Why it’s a good low budget documentary film camera: This is a small camera so it won’t quite have 100% of the same manual controls you’ll find on its bigger brothers that cost multiple times what this one costs. But if you’re looking for a cheap documentary film camera, you could do a heck of a lot worse than the JVC 4KCAM. It offers several manual functions like audio controls, exposure controls, and more. It’s also light: it weighs less than 6 pounds. And it features high bitrate recording (up to 50mbps in normal HD mode and 150mbps in 4K mode), an HDMI output port for external monitors or recorders, an excellent zoom lens, and dual SDHC/SDXC memory card slots so you can fill one up and automatically transfer to the next card to keep seamlessly recording long events. Plus, it’s got a small body and can be brought anywhere where size might be an issue.
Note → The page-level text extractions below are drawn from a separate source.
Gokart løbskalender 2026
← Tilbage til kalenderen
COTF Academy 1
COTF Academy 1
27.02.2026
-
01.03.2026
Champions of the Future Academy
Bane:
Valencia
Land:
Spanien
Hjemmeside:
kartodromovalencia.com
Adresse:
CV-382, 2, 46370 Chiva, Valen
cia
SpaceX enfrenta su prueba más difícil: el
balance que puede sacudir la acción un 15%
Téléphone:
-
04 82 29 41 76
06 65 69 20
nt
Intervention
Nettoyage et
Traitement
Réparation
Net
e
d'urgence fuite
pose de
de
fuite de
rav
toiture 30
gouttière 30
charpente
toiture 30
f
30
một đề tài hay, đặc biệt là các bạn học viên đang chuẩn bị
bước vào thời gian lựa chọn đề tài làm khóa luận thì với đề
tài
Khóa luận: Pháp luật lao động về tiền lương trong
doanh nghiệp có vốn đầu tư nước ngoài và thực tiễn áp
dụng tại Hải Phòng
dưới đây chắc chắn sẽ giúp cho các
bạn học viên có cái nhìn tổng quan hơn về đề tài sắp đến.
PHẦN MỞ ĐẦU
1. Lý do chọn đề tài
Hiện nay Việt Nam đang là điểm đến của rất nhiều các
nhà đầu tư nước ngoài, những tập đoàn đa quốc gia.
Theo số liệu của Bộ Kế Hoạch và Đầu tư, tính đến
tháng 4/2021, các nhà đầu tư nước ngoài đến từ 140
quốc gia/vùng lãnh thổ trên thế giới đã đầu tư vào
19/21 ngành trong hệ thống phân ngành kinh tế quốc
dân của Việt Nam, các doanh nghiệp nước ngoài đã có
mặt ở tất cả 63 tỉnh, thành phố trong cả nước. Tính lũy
Final thoughts to consider:
When you’re picking out a low budget documentary camera, you’ll want to consider factors like:
- What type of memory cards does it shoot on?
If the camera you’re shooting on only records on proprietary memory cards that a single manufacturer makes, they’re probably going to be more expensive than memory cards based on an open standard that lots of cameras use. All the documentary cameras on this page shoot on SDHC/SDXC memory cards, which are made by a ton of manufacturers and are super cheap these days even for cards with high storage capacities and fast write speeds.
- Does this camera support interchangeable lenses?
A camera with an interchangeable lens, like a DSLR, has the added benefit that you’re able to swap out the lens and get a different focal length, or better low light capabilities. But the interchangeable lenses often don’t have quite as good zoom ranges or image stabilization as fixed lens cameras like traditional video cameras have (because they can only be used with a single lens, camera manufacturers often bundle them with a versatile long zoom). More lenses to buy can mean more expensive accessories to buy, or it can mean greater versatility in the long run. Keep in mind too that if you’re buying a DSLR it won’t be as ergonomic as a traditional video camera so you may need to purchase additional accessories like a DSLR stabilizer rig to keep it steady. And the more accessories you buy, the more expensive the total package turns out to be. In some cases it may be worth pricing out how expensive the traditional video camera might be versus the DSLR plus all its accessories might be.